Your instructions: Return the lines of the records unchanged, starting at the line with "scientific name: Christella taiwanensis" and running up to and including the line with "order: Oxalidales".

start Provided data

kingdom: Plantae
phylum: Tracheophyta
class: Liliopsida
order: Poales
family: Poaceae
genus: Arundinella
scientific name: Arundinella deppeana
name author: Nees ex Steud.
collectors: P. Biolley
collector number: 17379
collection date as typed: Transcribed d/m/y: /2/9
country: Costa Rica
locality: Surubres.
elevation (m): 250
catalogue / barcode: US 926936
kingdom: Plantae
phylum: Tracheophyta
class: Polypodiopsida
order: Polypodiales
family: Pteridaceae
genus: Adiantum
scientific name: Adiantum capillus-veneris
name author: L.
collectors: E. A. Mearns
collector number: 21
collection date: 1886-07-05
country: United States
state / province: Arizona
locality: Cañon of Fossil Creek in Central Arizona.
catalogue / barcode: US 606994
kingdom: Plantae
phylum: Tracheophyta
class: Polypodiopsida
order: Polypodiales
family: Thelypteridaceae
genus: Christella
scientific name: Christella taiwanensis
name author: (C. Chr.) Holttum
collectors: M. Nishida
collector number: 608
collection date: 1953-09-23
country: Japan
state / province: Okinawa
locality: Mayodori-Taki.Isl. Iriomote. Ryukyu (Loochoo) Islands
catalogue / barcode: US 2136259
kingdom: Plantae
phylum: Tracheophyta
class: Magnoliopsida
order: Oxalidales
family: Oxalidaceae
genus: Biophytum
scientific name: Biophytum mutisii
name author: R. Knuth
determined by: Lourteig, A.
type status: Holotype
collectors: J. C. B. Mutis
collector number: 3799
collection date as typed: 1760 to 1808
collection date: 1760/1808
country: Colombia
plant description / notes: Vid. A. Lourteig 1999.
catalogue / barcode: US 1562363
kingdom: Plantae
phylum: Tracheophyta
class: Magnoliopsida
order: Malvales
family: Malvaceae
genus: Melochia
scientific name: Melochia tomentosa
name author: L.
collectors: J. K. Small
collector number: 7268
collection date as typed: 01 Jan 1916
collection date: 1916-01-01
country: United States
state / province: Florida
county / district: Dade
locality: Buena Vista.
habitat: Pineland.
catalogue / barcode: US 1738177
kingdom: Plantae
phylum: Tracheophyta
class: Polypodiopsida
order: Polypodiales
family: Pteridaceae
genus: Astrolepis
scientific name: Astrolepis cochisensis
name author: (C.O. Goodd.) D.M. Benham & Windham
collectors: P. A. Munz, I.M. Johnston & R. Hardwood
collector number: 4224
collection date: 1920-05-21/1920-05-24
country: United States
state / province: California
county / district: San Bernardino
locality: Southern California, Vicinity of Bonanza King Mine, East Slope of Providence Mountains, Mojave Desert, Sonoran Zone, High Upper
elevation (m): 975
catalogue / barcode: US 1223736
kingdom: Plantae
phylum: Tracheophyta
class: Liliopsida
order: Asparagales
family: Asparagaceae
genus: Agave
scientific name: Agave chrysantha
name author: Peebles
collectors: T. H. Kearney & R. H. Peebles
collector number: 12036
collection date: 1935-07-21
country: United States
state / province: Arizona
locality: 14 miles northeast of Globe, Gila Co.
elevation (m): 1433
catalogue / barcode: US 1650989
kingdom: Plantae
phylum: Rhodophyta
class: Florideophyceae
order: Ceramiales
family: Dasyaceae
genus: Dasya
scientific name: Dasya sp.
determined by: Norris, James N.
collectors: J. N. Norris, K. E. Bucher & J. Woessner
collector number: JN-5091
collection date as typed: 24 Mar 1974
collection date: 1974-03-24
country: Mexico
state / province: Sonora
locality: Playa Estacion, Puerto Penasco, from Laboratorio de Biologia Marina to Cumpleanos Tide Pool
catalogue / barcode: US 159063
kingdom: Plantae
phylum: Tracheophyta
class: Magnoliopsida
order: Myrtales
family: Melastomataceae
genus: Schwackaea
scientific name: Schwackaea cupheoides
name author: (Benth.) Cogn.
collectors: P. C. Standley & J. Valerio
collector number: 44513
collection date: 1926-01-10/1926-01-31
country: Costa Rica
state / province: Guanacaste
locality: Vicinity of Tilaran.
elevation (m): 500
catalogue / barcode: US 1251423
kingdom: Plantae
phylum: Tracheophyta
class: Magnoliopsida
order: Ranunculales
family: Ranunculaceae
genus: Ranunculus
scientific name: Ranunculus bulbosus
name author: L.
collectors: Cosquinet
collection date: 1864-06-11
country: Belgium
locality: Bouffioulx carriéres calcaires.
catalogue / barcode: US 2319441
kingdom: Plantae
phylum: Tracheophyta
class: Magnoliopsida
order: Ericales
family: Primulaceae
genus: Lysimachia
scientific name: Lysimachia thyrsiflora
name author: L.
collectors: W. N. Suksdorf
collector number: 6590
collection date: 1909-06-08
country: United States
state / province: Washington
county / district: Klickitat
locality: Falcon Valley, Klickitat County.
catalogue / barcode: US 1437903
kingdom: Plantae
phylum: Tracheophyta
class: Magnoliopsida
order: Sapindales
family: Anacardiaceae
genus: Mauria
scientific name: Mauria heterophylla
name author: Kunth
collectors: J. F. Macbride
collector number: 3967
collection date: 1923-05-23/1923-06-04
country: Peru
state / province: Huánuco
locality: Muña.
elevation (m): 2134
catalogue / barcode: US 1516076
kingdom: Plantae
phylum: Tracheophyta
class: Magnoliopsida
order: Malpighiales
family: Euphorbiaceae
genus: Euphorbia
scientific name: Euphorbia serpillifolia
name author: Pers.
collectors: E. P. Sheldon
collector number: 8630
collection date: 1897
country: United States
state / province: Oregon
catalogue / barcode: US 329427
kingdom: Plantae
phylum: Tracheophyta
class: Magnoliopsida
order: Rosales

end Provided data

Task output:
scientific name: Christella taiwanensis
name author: (C. Chr.) Holttum
collectors: M. Nishida
collector number: 608
collection date: 1953-09-23
country: Japan
state / province: Okinawa
locality: Mayodori-Taki.Isl. Iriomote. Ryukyu (Loochoo) Islands
catalogue / barcode: US 2136259
kingdom: Plantae
phylum: Tracheophyta
class: Magnoliopsida
order: Oxalidales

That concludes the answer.